Veteran producer Anand Pandit, reflecting on the film’s runaway success, believes it signals a long-overdue return to emotionally rich, musically-driven love stories the kind that once defined Hindi cinema.
“Love never really went out of fashion,” Pandit says. “It was just placed on the back burner. Somewhere along the way, we lost our connection with the kind of storytelling that shaped our cinematic legacy.”

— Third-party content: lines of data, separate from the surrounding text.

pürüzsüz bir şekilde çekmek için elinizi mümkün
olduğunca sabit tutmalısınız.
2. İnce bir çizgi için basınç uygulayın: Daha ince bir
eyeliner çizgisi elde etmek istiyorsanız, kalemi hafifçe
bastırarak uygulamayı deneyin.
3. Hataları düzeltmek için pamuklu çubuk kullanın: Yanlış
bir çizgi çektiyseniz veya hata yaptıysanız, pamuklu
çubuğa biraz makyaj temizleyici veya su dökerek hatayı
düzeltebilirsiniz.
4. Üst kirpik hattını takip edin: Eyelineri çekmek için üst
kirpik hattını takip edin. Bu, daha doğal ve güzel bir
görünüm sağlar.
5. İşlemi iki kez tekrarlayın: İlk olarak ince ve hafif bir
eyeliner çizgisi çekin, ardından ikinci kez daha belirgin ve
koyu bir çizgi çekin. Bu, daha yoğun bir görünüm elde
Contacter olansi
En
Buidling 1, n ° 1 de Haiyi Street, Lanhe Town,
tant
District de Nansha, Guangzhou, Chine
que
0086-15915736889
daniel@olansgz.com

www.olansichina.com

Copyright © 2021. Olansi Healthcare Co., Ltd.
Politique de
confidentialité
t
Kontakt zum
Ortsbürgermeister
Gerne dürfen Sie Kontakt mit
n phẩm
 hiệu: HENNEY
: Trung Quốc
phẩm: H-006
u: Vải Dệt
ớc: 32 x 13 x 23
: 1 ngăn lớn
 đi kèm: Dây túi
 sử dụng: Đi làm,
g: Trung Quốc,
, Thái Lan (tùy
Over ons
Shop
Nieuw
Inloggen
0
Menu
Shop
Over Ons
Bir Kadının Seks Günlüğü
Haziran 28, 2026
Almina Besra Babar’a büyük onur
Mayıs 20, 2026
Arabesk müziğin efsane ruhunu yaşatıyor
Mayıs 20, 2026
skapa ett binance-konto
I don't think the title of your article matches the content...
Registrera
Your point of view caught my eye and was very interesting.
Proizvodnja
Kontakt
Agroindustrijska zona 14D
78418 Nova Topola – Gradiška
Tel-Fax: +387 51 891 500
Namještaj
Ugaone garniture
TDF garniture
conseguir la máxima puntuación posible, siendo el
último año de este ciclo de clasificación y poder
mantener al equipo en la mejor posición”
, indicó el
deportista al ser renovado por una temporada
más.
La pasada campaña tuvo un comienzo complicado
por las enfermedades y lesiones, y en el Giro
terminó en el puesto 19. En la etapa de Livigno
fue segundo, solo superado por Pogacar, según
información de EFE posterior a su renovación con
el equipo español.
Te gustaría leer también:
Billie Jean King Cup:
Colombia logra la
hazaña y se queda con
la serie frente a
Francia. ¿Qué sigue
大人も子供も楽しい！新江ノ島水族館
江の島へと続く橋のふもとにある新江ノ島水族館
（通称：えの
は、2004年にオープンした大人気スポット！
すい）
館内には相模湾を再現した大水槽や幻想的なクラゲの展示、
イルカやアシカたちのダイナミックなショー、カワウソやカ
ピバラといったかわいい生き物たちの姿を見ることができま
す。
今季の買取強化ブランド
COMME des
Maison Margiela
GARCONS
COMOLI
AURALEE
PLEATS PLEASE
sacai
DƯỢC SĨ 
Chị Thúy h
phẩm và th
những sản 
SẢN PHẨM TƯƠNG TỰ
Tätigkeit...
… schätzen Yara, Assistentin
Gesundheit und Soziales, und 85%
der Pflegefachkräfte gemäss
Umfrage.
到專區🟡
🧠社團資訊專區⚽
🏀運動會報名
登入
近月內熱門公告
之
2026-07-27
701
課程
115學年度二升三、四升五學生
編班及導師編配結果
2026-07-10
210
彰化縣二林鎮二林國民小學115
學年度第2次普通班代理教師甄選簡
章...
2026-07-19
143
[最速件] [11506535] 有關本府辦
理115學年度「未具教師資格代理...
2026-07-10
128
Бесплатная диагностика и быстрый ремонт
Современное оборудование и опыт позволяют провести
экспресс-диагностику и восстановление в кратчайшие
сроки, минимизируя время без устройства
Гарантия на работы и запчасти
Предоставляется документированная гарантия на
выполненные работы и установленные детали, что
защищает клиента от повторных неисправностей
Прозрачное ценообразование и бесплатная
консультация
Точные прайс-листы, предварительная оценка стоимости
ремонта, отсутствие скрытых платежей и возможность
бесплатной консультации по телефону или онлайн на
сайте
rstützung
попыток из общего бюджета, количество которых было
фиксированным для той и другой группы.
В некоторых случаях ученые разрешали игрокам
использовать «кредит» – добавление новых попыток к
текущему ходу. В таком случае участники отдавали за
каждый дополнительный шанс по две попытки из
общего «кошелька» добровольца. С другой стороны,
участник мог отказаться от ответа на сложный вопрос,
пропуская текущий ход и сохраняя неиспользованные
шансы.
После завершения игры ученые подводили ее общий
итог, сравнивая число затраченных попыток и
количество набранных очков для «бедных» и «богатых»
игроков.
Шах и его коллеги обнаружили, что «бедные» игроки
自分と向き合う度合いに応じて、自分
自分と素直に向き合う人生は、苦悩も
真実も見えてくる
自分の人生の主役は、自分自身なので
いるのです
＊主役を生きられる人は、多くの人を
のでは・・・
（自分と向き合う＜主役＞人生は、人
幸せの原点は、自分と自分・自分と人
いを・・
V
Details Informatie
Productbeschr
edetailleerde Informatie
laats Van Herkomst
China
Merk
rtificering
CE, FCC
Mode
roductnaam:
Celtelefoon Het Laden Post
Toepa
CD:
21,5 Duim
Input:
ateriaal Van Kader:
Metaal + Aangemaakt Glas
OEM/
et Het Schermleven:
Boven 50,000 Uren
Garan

Pandit points out that for decades, romance was the heartbeat of Bollywood from eternal classics like Laila Majnu (1976), Shirin Farhad (1956), and Sohni Mahiwal (1958, 1984), to tragic tales like Devdas, Ek Duuje Ke Liye, and Qayamat Se Qayamat Tak. Then came youthful hits like Bobby and Love Story, followed by the Aashiqui-era of musical romances that blended melody with heartbreak.
“Saiyyara,” he adds, “is born from that tradition. It is part of a lineage of films where music isn’t just background it’s the heartbeat. Its success proves that love stories with a musical heart are finally back.”
Pandit, known for his work across genres, notes that in recent years, Bollywood leaned too heavily on regional remakes, Korean thrillers, and algorithm-driven content often at the cost of emotional authenticity. “We began to drift from our strengths,” he says. “The emotional core and musicality that filmmakers like Raj Kapoor, Yash Chopra, and Guru Dutt mastered that’s what audiences are missing.”
He’s quick to clarify that this doesn’t mean younger filmmakers need to mimic the past. “Mohit Suri made a modern film. But what he brought back was conviction the kind of belief in a story, an emotion, that connects deeply with viewers. That’s what the masters did.”
In a digital-first age where creators often chase virality, Pandit believes the focus must return to audience-first storytelling. “When you’re only trying to please an algorithm, you risk losing touch with your real audience. But Saiyyara has shown that heart-led narratives still matter. And if you look at social media, there’s a clear appetite for films that speak to those emotions.”
As Saiyyara continues to strike a chord, it seems the Hindi film industry may be tuning back into its most timeless theme love, set to music.